В тесной ванной с сидячей чашей негде присесть, но она запиралась, и считалась из-за этого привилегированным местом. Даже в самый разгар веселья там можно было уединиться не только для обжиманий и поцелуев, но и для занятия сексом. Правда, только стоя. Хотя если положить на ванну деревянные дощечки, используемые бабулей для удобства ставить на них тазики и другие приспособления и средства для стирки, то партнёрша могла бы сесть на них полулёжа, но удобнее всё-таки стоя. И только до того момента пока кому-нибудь не приспичит. Хотя и приспичивших можно было «побрить». Могут и во двор выскочить – в кусты. Первый этаж как-никак! Это конечно не хорошо, но ради блага влюблённых можно. Тут всё-таки важным делом занимаются.

Кухня была слишком маленькая. Там конечно можно было составить табуретки в ряд, лучше по диагонали. В длину или в ширину, три табурета поставить можно, но ложиться на них было бы крайне неудобно, тесно, ноги не выпрямишь. Или можно было расположиться на столе. Но первый вариант – слишком узкий – на ширину табурета, а второй – слишком высокий и к тому же жёсткий. На табуретах мягкие накидки. Но сексом всё равно не займёшься. В любой момент может зайти кто-нибудь. Остаётся вариант обжиматься и целоваться, сидя на табуретках или прямо на полу, спиной прислонившись к батарее под подоконником или к столу, ну или опять же стоя.

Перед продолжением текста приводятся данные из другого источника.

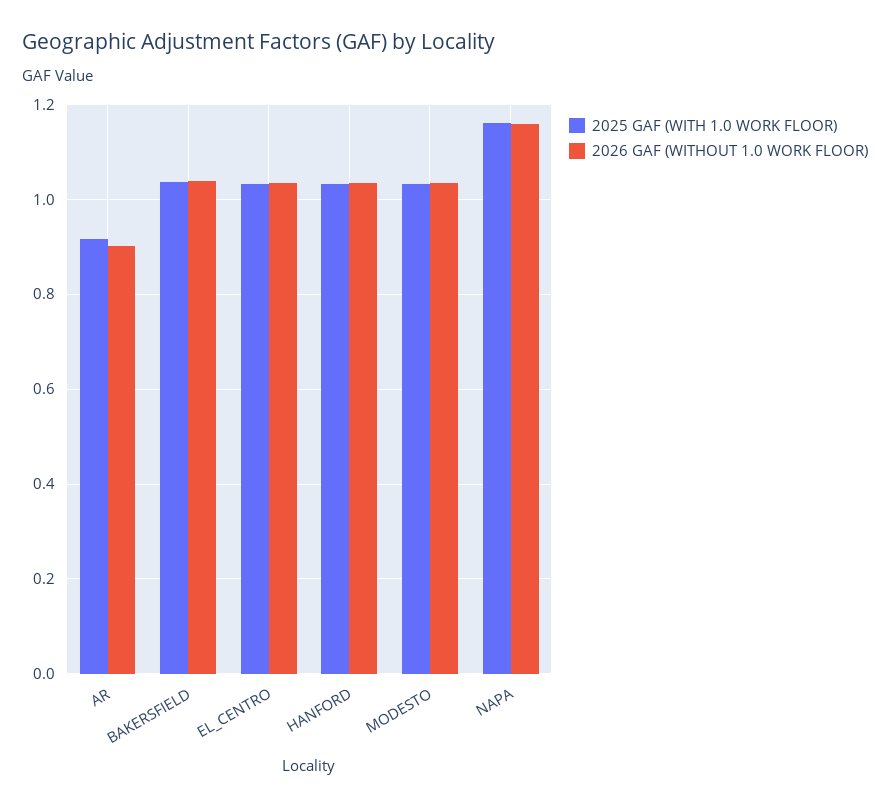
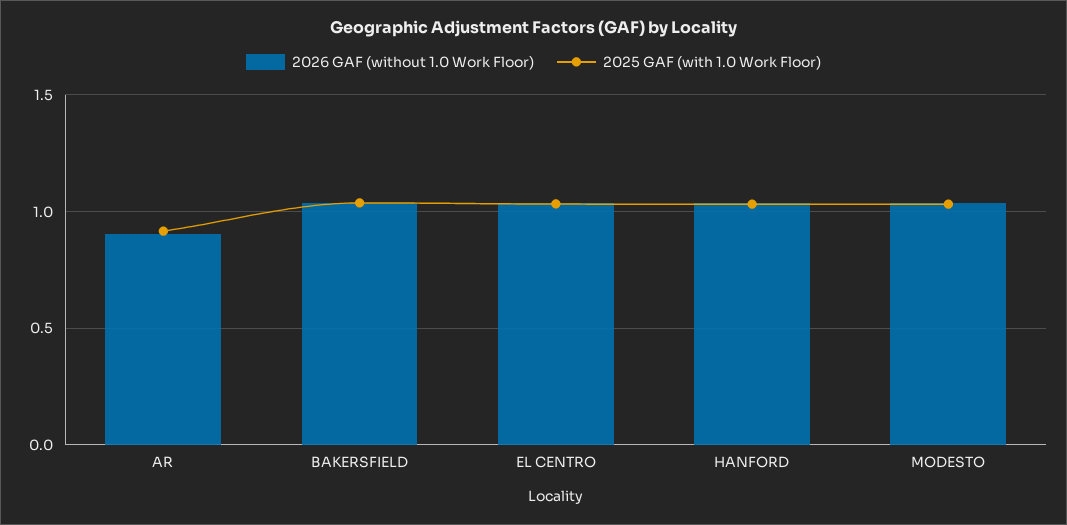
  {
    "2025 GAF (WITH 1.0 WORK FLOOR)": {
      "AR": 0.92,
      "BAKERSFIELD": 1.04,
      "EL_CENTRO": 1.04,
      "HANFORD": 1.04,
-     "MODESTO": 1.04,
+     "MODESTO": 1.04
-     "NAPA": 1.16
    },
    "2026 GAF (WITHOUT 1.0 WORK FLOOR)": {
      "AR": 0.9,
      "BAKERSFIELD": 1.04,
      "EL_CENTRO": 1.04,
      "HANFORD": 1.04,
-     "MODESTO": 1.04,
+     "MODESTO": 1.04
-     "NAPA": 1.16
    }
  }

Удобнее всего для такого рода «мероприятий» конечно были спальня и зал. Там для этого были предусмотрены лежбища. В этих комнатах можно было вольготно расположиться на кровати или диване. Естественно предварительно выключив свет. Не всякая девушка будет готова к лобызанию при включённом свете. А особенно если несколько пар одновременно захотели уединиться, и в соседней комнате кто-то находится. В этих «апартаментах» можно было «плотненько» пообжиматься. Помяв и потерев все части непременно одетого, в крайнем случае слегка приоткрытого, девичьего тела. Неловко как-то полностью раздеваться, осознавая, что в соседних помещениях кто-то есть. Санузла это не касалось. Это был «ВИП-зал». Там можно было всё. А на спальных местах, если аккуратненько, то можно было залезть под одежонку, и даже под бельишко. Пощупать, так сказать, интимные места, но не более того. Шумоизоляции – никакой. Перегородка деревянная. Дверей ни в зал из коридора, ни в спальню из зала, конструктивно не было предусмотрено. Проходы! Арки! Только занавеска из прозрачного тюля с большими красными маками разделяла зал и спальню.

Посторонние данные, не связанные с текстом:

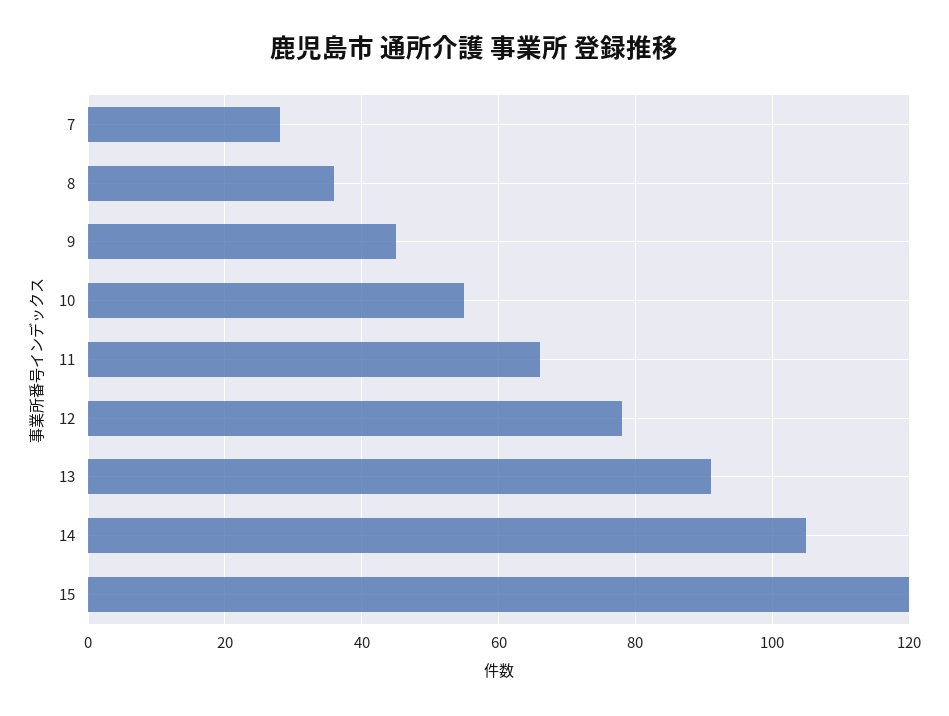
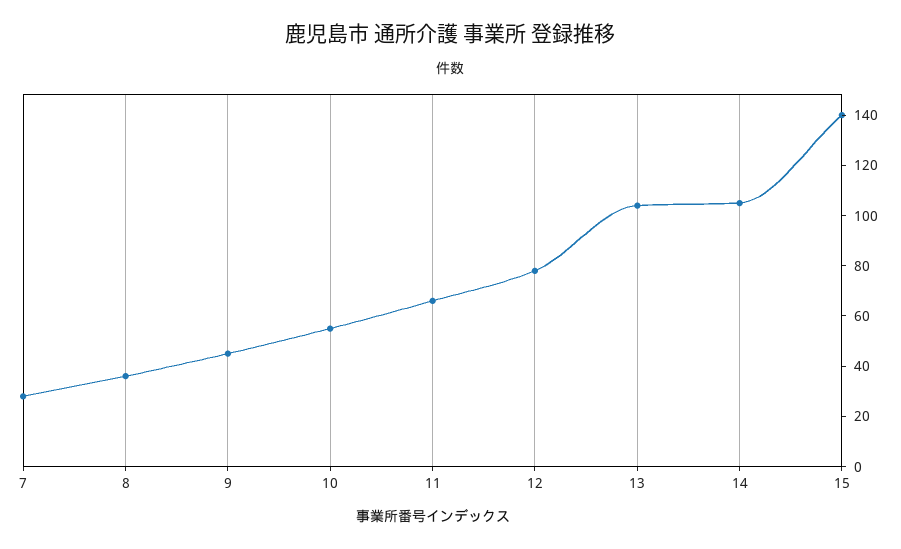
  {
    "7": 30,
    "8": 35,
    "9": 45,
    "10": 55,
    "11": 65,
    "12": 80,
-   "13": 90,
+   "13": 105,
    "14": 105,
-   "15": 120
+   "15": 140
  }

Все лампы старой люстры в гостиной сейчас были включены, придавая уют обстановке своим тёплым свечением. Старинные, можно сказать – винтажные, красивые абажуры светильников в виде низких цилиндров с золотистым обрамлением с бело-красной мозаикой свисали каждый на собственном проводе на разной высоте от потолка.

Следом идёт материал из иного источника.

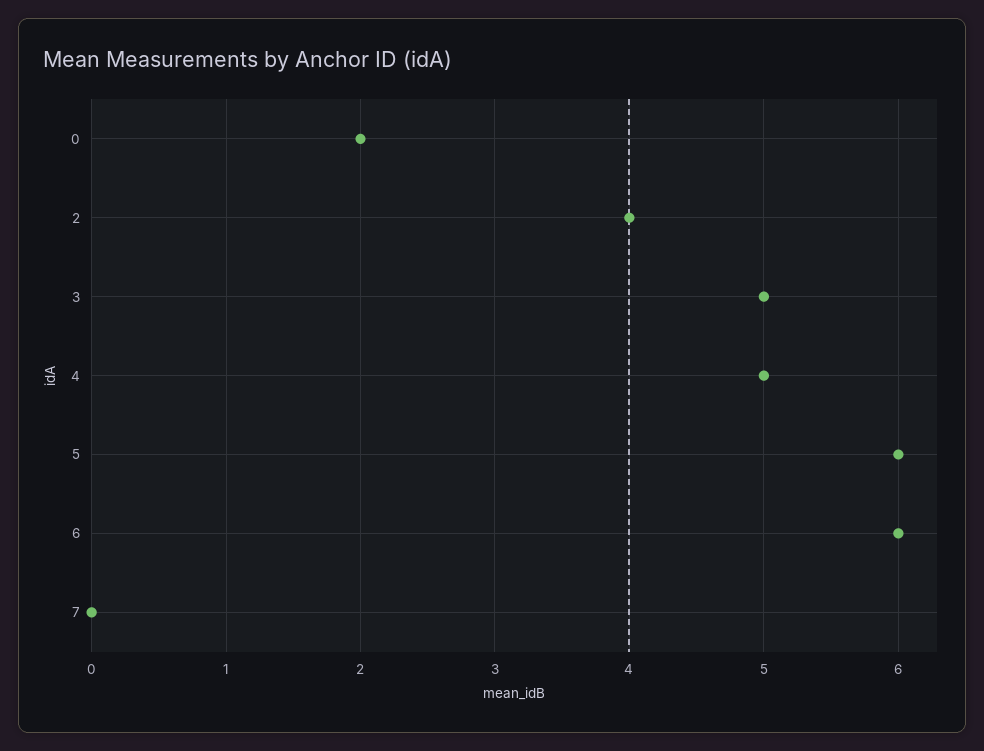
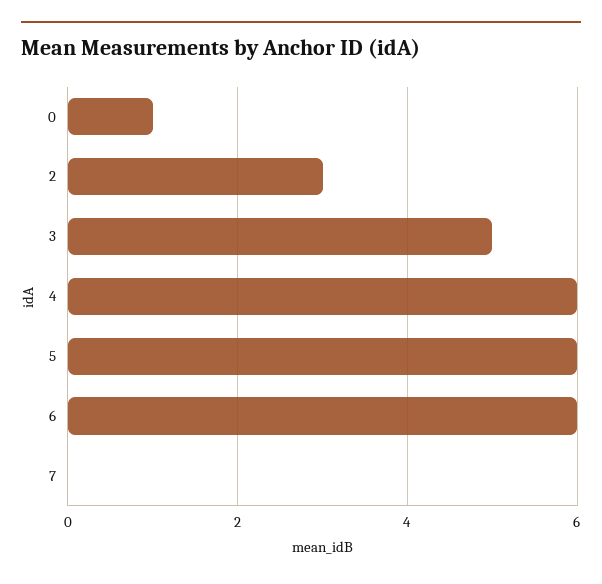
  {
-   "0": 2,
+   "0": 1,
-   "2": 4,
+   "2": 3,
    "3": 5,
-   "4": 5,
+   "4": 6,
    "5": 6,
    "6": 6,
    "7": 0
  }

Было жарко. Окна широко распахнуты. Светло-красные, тяжёлые шторы, были не плотно сомкнуты. Проходящие под окнами люди при желании могли бы заглянуть и увидеть происходящий в комнате «пир», а также услышать не только смех собеседников, его было слышно и в глубине двора, а прислушавшись разобрать о чём говорят весельчаки. Но пирующим было всё равно. Они веселились. Наслаждались молодостью.

Ивану не полных двадцать три года. Остальным – немного за 20.

Сидят. Немножко выпивают. На столе бокалы. В них пенится шампанское. Не совсем шампанское. Даже совсем не шампанское. Вместо него было пиво. Поэтому и пенится больше, чем «играет», как должно «играть» настоящее шампанское. Но тоже всё-таки играет, даже если и пенится. Тоже среднего рода. Тоже жёлтого цвета. Опять же не совсем как настоящее шампанское светло-жёлтого, а более глубокого – янтарного. Но со стороны, если бы кто-то из прохожих захотел бы всё-таки посмотреть на застолье, может и за шампанское принял бы.